December, 2014: Breeze Issue #86

A Free Monthly E-Newsletter for Friends of Japan & Teachers of Japanese

2014 J-LEAP Report
by Hitomi Kameyama

North Central High School
Indianapolis, IN

Hello. My name is Hitomi Kameyama. I am currently teaching Japanese with my lead teacher Nakamura-sensei at North Central High School in Indianapolis, Indiana. Indianapolis is the capital of Indiana, located in the midwestern part of the United States. It is a beautiful city with rich cultural heritage, and it is also famous for auto racing.

When I first came to North Central High School, I was overwhelmed with the size of the buildings at school and the number of students, with about 3,400.  However, once I entered the Japanese classroom, I felt like I was back in Japan. There are four levels of Japanese classes; 1st, 2nd, 3rd, and AP(Advanced Placement) with a total of 130 students, and in every class, even with first year students, Nakamura-sensei uses Japanese almost all the time. She also encourages students to use Japanese as much as possible. She is a wonderful teacher who is enthusiastic about teaching and I feel very lucky to be able to work with her. As her assistant teacher, I work to help achieve two important goals.

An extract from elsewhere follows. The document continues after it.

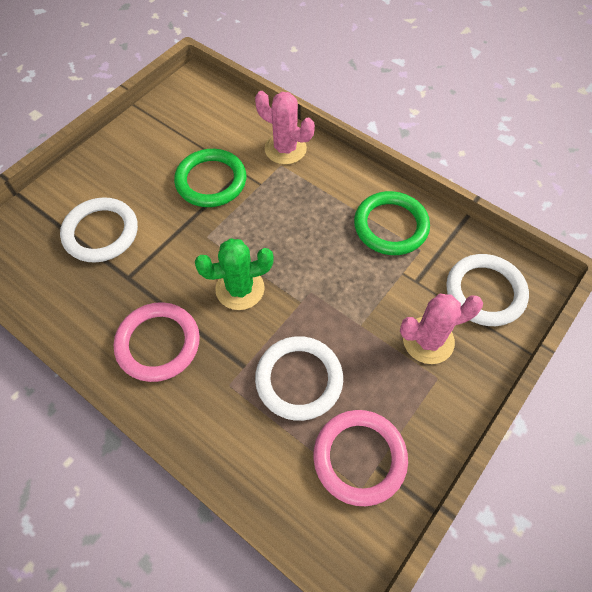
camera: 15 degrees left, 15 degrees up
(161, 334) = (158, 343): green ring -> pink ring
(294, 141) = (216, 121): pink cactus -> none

Our first goal is to improve the communication skills of our students by exposing them to opportunities to experience authentic Japanese language. In order to achieve this goal, Nakamura-sensei and I prepare a variety of activities. For example, we often demonstrate Japanese conversation in natural speed in front of the class, using authentic expressions. Students may not necessarily understand everything, but we encourage them to use language strategies and to guess what we are talking about. Some students get a little frustrated at first, but then they start paying more attention and picking up Japanese words. In addition, at the beginning of each class, students have a chance to share their stories using Japanese as much as they can. I think this helps not only to improve their Japanese language skills but to also create a friendly atmosphere where students feel comfortable and enjoy learning Japanese. Also, Nakamura-sensei emphasizes the importance of Japanese manners, such as greetings and bowing. She teaches students to respect their classmates as well as teachers, which I think is very important.

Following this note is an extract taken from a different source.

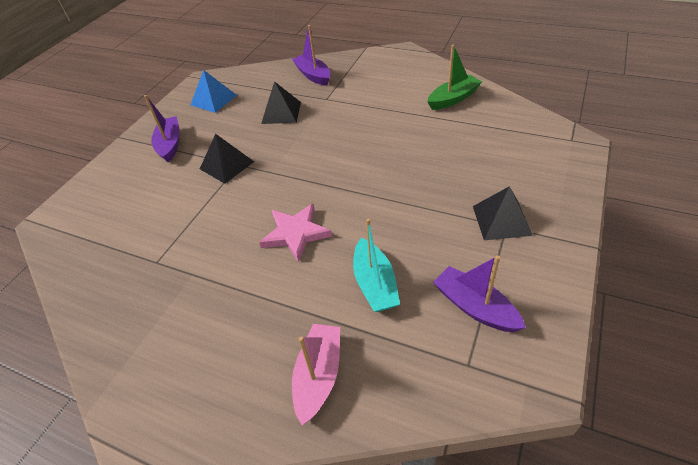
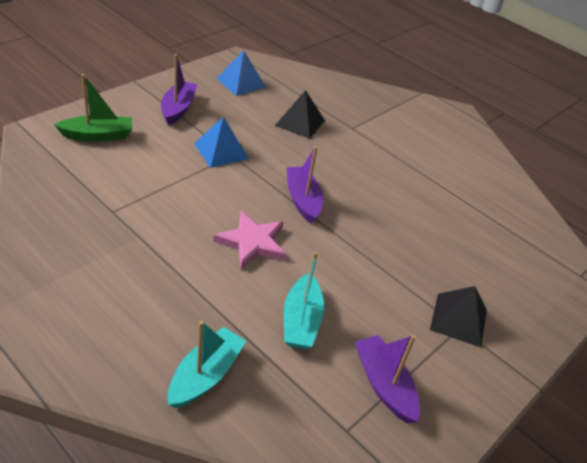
camera: 10 degrees right, 5 degrees down
(227, 165) = (221, 151): black pyramid -> blue pyramid
(313, 75) = (352, 99): purple boat -> purple boat (303, 200)
(318, 376) = (205, 375): pink boat -> turquoise boat
(453, 99) = (481, 182): green boat -> green boat (98, 135)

Our second goal is to help students increase their knowledge of Japanese culture in addition to the language. For example, each first year student researches different cultural topics and gives a presentation on their findings. Through this creative research project, they can gain deep understandings of many aspects of Japanese culture. We also have many fun events where students can experience Japanese culture. Luckily, a JOI coordinator Ms. Chiaki Tokiwa is working in Indianapolis and we are able to collaborate. This semester, she kindly visited our school with local Japanese volunteers and presented Japanese culture to both students in Japanese class as well as those who are not taking Japanese. From their wonderful presentations and activities, the students at our school were able to experience different aspects of Japan including tea ceremony and traditional games.  A number of students commented that they enjoyed those events very much and that they became more inspired to become fluent in Japanese with the goal of going to Japan someday in the near future.

It has been four months since I came here and I have really enjoyed working with great teachers, students, and people in the community. It is hard to believe that the first semester is almost over, but I think Nakamura-sensei and I have been able to work well together to make the most of this great opportunity with the support from J-LEAP supervisors, staff members, school colleagues, people in the community, and the JOI coordinator Ms. Tokiwa. I would like to show my appreciation to all the people who are involved in this wonderful experience, and I look forward to making stronger connections with students as well as people in the community.